I have a 4.1E (PAL) console with cIOS rev14, and the latest build of USBLoader GX. It works perfectly. 

If it works on my PAL console, surely it should work on a NTSC console?


----------



## berlinka (Sep 19, 2009)

I played this yesterday and I've wiped it right off my hd again. I think it's no fun at all. I'm not skilled at all but I managed to beat the arcade mode on 'normal' mode within 10 minutes.

It's got decent graphics but the cutscenes suck and the action never zooms in like in SSBB. Overall it all just feels rather shallow and I think only fans of TMNT will appreciate this.


----------



## Kinnikuman (Sep 19, 2009)

I have a  have a 4.1u (US) console with cIOS rev14 (i think).
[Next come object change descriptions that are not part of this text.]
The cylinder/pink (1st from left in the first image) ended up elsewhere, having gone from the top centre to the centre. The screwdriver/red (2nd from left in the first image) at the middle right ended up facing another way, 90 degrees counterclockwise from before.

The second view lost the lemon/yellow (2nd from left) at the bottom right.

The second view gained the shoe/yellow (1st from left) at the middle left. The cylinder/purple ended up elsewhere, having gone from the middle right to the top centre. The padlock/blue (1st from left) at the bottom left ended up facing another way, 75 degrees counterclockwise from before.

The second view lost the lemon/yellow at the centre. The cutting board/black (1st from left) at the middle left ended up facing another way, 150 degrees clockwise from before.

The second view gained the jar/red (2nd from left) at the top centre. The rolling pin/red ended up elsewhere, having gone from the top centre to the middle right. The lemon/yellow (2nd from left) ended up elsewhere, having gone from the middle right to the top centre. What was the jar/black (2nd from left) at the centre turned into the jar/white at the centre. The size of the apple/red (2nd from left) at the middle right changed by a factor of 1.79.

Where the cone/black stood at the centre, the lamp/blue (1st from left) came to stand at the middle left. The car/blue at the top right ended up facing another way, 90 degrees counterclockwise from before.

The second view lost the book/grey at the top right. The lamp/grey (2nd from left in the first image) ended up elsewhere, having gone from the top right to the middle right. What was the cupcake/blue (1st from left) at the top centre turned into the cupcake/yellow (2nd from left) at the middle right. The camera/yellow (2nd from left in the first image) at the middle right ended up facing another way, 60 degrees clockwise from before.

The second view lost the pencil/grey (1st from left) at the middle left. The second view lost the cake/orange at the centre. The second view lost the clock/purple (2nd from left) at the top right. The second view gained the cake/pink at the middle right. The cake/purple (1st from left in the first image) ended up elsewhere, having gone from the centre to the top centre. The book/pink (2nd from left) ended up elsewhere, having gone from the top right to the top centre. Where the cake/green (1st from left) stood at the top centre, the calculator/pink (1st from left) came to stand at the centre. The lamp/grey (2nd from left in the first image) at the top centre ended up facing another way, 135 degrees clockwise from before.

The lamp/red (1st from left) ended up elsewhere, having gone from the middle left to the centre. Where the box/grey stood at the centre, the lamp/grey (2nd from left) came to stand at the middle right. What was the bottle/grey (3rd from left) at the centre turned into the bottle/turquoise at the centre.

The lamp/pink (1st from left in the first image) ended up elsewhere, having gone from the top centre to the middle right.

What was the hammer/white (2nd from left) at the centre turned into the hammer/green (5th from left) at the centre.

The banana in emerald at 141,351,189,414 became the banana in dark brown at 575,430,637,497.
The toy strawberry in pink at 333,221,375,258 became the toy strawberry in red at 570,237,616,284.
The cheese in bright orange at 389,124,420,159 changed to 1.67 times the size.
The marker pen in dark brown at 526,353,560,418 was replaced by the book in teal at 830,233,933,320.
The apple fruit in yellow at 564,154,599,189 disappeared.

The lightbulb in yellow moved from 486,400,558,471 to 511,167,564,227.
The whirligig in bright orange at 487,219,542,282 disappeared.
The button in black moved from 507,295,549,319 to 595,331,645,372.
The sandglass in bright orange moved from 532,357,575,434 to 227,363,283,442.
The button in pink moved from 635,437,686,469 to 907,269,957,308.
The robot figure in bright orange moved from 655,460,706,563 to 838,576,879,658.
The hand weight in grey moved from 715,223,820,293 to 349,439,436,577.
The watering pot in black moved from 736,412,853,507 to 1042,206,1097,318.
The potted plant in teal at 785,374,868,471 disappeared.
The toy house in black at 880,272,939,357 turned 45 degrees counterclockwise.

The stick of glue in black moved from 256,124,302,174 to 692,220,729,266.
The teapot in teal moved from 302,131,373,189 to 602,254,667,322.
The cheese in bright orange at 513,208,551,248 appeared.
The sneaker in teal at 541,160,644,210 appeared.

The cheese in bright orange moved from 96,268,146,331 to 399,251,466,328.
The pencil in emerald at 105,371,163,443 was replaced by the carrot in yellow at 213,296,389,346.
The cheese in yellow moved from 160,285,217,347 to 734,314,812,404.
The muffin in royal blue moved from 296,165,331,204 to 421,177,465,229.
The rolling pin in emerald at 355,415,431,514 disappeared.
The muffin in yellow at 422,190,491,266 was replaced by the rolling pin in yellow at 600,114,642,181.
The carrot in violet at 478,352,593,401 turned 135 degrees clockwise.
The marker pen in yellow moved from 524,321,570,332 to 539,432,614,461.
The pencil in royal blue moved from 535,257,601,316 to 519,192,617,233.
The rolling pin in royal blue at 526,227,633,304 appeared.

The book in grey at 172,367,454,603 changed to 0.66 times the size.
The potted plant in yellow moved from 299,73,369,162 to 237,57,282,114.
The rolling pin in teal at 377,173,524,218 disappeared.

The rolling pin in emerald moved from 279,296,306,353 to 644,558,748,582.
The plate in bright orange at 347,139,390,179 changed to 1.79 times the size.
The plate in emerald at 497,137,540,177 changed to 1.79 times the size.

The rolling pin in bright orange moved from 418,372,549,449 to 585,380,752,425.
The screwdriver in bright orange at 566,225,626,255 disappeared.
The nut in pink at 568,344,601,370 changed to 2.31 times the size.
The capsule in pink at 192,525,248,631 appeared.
And I'm using the latest neogamma. Any ideas?
(be aware i'm very n00by)
I launch the game it shows the game code all that stuff then black screen...This is frustrating
Ok if i try through the wii gator thing through the homebrew channel. I get a blue screen with error 002
Tried installing some sort of error 02 fix. Didn't seem to do anything


----------



## Rammoth (Sep 19, 2009)

Am I really the only one who loves the fact that the Rabbids are in here?
It's not the first time a fighting game contains goofy characters and I love the sillyness of those rabbids.


----------



## Kinnikuman (Sep 19, 2009)

Ughhh i wish i knew what was wrong. I wanna play this really badly


----------



## quepaso (Sep 19, 2009)

NTSC Wii with 4.1, cios rev14, cfg usb loader v43, works flawlessly.


----------



## CloudSE (Sep 20, 2009)

-


----------



## littleshinobi520 (Sep 20, 2009)

Well I downloaded cIOS rev14 and it still wont work. I think its because I'm running it off a disk. do you think that it will only work in the usbloader. Or maybe i need menu 4.0 because im using a softmodded 3.2U right now and im getting the cant read disk error


----------



## xshinox (Sep 20, 2009)

d2pro9 and it works flawlessly for me. looking forward to playing some more after im done with Decade


----------



## Kinnikuman (Sep 20, 2009)

err i guess it won't work on my soft mod wii with a DVD. Well I'm just gonna get a flash drive anyway. I figure it's probably easier than dvds. I just hope i can figure out how to install it all.
Still, anybody get it to work without a modchip on a DVD?


----------



## kosheh (Sep 20, 2009)

I hope you guys didn't download the PS2 version by accident! :V
I've got sysmenu 4.0, Neogamma R7 i think? and it runs just fine.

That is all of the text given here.